“La Comisión Interamericana de Derechos Humanos expresa su preocupación por los hechos de violencia política ocurridos durante el proceso electoral de Colombia”, señaló la CIDH al exhortar al Estado colombiano a garantizar la seguridad de las personas candidatas y asegurar el desarrollo de la fase final de las elecciones presidenciales.
El organismo internacional advirtió que, durante el proceso electoral, candidatos y dirigentes políticos han sido víctimas de amenazas, atentados y agresiones en distintas regiones del país, en un contexto marcado por el fortalecimiento de grupos armados y organizaciones criminales.

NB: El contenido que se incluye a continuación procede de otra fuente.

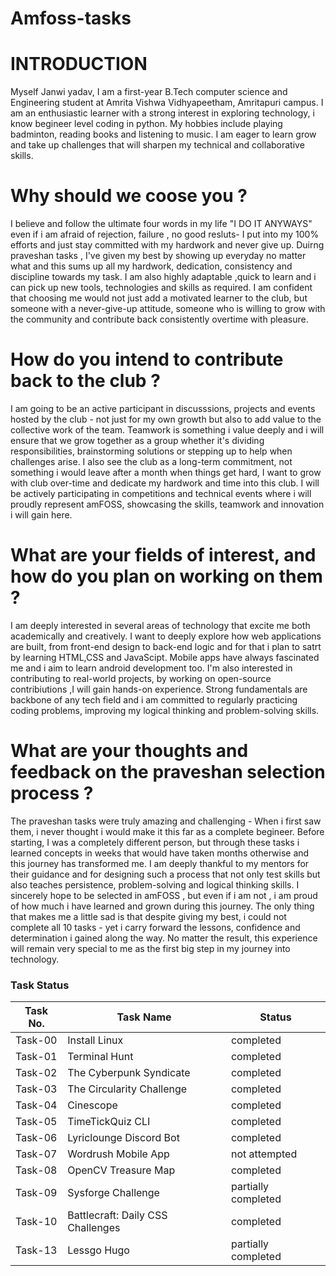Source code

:# Amfoss-tasks
# INTRODUCTION
Myself Janwi yadav, I am a first-year B.Tech computer science and Engineering student at Amrita Vishwa Vidhyapeetham, Amritapuri campus. I am an enthusiastic learner with a strong interest in exploring technology, i know begineer level coding in python. My hobbies include playing badminton, reading books and listening to music. I am eager to learn grow and take up challenges that will sharpen my technical and collaborative skills.
# Why should we coose you ?
I believe and follow the ultimate four words in my life "I DO IT ANYWAYS" even if i am afraid of rejection, failure , no good resluts- I put into my 100% efforts and just stay committed with my hardwork and never give up. Duirng praveshan tasks , I've given my best by showing up everyday no matter what and this sums up all my hardwork, dedication, consistency and discipline towards my task. I am also highly adaptable ,quick to learn and i can pick up new tools, technologies and skills as required. I am confident that choosing me would not just add a motivated learner to the club, but someone with a never-give-up attitude, someone who is willing to grow with the community and contribute back consistently overtime with pleasure.
# How do you intend to contribute back to the club ?
I am going to be an active participant in discusssions, projects and events hosted by the club - not just for my own growth but also to add value to the collective work of the team. Teamwork is something i value deeply and i will ensure that we grow together as a group whether it's dividing responsibilities, brainstorming solutions or stepping up to help when challenges arise. I also see the club as a long-term commitment, not something i would leave after a month when things get hard, I want to grow with club over-time and dedicate my hardwork and time into this club. I will be actively participating in competitions and technical events where i will proudly represent amFOSS, showcasing the skills, teamwork and innovation i will gain here.
# What are your fields of interest, and how do you plan on working on them ?
I am deeply interested in several areas of technology that excite me both academically and creatively. I want to deeply explore how web applications are built, from front-end design to back-end logic and for that i plan to satrt by learning HTML,CSS and JavaScipt. Mobile apps have always fascinated me and i aim to learn android development too. I'm also interested in contributing to real-world projects, by working on open-source contribiutions ,I will gain hands-on experience. Strong fundamentals are backbone of any tech field and i am committed to regularly practicing coding problems, improving my logical thinking and problem-solving skills.
# What are your thoughts and feedback on the praveshan selection process ?
The praveshan tasks were truly amazing and challenging - When i first saw them, i never thought i would make it this far as a complete begineer. Before starting, I was a completely different person, but through these tasks i learned concepts in weeks that would have taken months otherwise and this journey has transformed me. I am deeply thankful to my mentors for their guidance and for designing such a process that not only test skills but also teaches persistence, problem-solving and logical thinking skills. I sincerely hope to be selected in amFOSS , but even if i am not , i am proud of how much i have learned and grown during this journey. The only thing that makes me a little sad is that despite giving my best, i could not complete all 10 tasks - yet i carry forward the lessons, confidence and determination i gained along the way. No matter the result, this experience will remain very special to me as the first big step in my journey into technology.  
### Task Status  

| Task No. | Task Name                          | Status       |
|----------|------------------------------------|--------------|
| Task-00  | Install Linux                      |completed     |
| Task-01  | Terminal Hunt                      |completed     |
| Task-02  | The Cyberpunk Syndicate            |completed     |
| Task-03  | The Circularity Challenge          |completed     |
| Task-04  | Cinescope                          |completed     |
| Task-05  | TimeTickQuiz CLI                   |completed     |
| Task-06  | Lyriclounge Discord Bot            |completed     |
| Task-07  | Wordrush Mobile App                |not attempted |
| Task-08  | OpenCV Treasure Map                |completed     |
| Task-09  | Sysforge Challenge                 |partially completed|
| Task-10  | Battlecraft: Daily CSS Challenges  |completed     |
| Task-13  | Lessgo Hugo                        |partially completed|
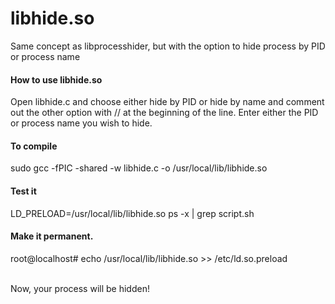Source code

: # libhide.so
Same concept as libprocesshider, but with the option to hide process by PID or process name

<h4>How to use libhide.so</h4>
Open libhide.c and choose either hide by PID or hide by name and comment out the other option with // at the beginning of the line.
Enter either the PID or process name you wish to hide.

<h4>To compile</h4>
sudo gcc -fPIC -shared -w libhide.c -o /usr/local/lib/libhide.so

<h4>Test it</h4>
LD_PRELOAD=/usr/local/lib/libhide.so ps -x | grep script.sh

<h4>Make it permanent.</h4>
root@localhost# echo /usr/local/lib/libhide.so >> /etc/ld.so.preload
<br><br>

Now, your process will be hidden!

# # 
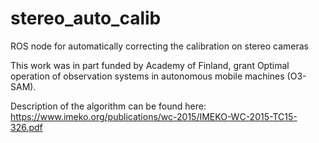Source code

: # stereo_auto_calib
ROS node for automatically correcting the calibration on stereo cameras



This work was in part funded by Academy of Finland, grant Optimal 
operation of observation systems in autonomous mobile machines (O3-SAM).

Description of the algorithm can be found here: https://www.imeko.org/publications/wc-2015/IMEKO-WC-2015-TC15-326.pdf


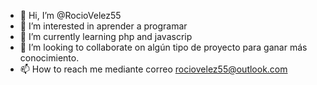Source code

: - 👋 Hi, I’m @RocioVelez55
- 👀 I’m interested in aprender a programar 
- 🌱 I’m currently learning php and javascrip
- 💞️ I’m looking to collaborate on algún tipo de proyecto para ganar más conocimiento.
- 📫 How to reach me mediante correo rociovelez55@outlook.com

<!---
RocioVelez55/RocioVelez55 is a ✨ special ✨ repository because its `README.md` (this file) appears on your GitHub profile.
You can click the Preview link to take a look at your changes.
--->
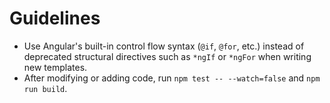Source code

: # Guidelines

- Use Angular's built-in control flow syntax (`@if`, `@for`, etc.) instead of deprecated structural directives such as `*ngIf` or `*ngFor` when writing new templates.
- After modifying or adding code, run `npm test -- --watch=false` and `npm run build`.
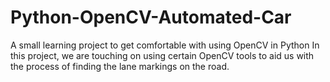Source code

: # Python-OpenCV-Automated-Car
A small learning project to get comfortable with using OpenCV in Python
In this project, we are touching on using certain OpenCV tools to aid us with the process of finding the lane markings on the road.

Entre los casos señalados se encuentran amenazas contra Iván Cepeda, Abelardo de la Espriella y Paloma Valencia; además del secuestro de la candidata vicepresidencial Aida Quilcué el pasado 10 de febrero. También fueron reportados los asesinatos de Rogers Mauricio Devia Escobar y Fabián Cardona, integrantes del movimiento Defensores de la Patria en el departamento del Meta, así como un atentado contra el senador Alexander López tras participar en un acto político junto a Iván Cepeda.
La Comisión indicó que estos hechos representan una amenaza para el ejercicio de los derechos políticos de la ciudadanía, particularmente en regiones donde persiste la presencia y control territorial de grupos armados ilegales.
De acuerdo con datos de la Misión de Observación Electoral, 386 municipios colombianos presentan algún nivel de riesgo para el desarrollo de los comicios, equivalentes a cerca de un tercio del país. De ellos, 139 se encuentran en riesgo extremo, 122 en alto y 125 en medio. Cauca y Antioquia encabezan la lista de entidades con mayor número de municipios en situación crítica, seguidos de Arauca, Cesar, Caldas y Chocó.
Ante este escenario, el Estado colombiano informó la implementación del denominado Plan Democracia 2026, orientado a coordinar acciones de seguridad durante las etapas preelectoral, electoral y poselectoral.
Según la información oficial, el Comité de Coordinación y Recomendación de Medidas de Protección ha realizado 18 sesiones y mantiene esquemas de seguridad para los 26 candidatos registrados. Además, desde marzo fueron reforzadas las medidas de protección con más de 460 policías, 260 integrantes de la Unidad Nacional de Protección y 94 vehículos blindados.
Las autoridades también desplegaron más de 11 mil integrantes de la Fuerza Pública y organismos de seguridad en distintas zonas del país para brindar acompañamiento a las campañas políticas.
La Procuraduría General de la Nación, por su parte, creó una comisión temporal para dar seguimiento a las recomendaciones emitidas por la Defensoría del Pueblo sobre riesgos electorales, además de habilitar nuevos canales de denuncia por posibles vulneraciones al derecho de participación política.
La CIDH recordó que el Estado colombiano tiene la obligación de garantizar elecciones libres y seguras, mediante acciones efectivas de prevención, protección e investigación frente a hechos de violencia política, así como políticas públicas orientadas a disminuir la influencia de grupos armados y organizaciones criminales en el proceso democrático.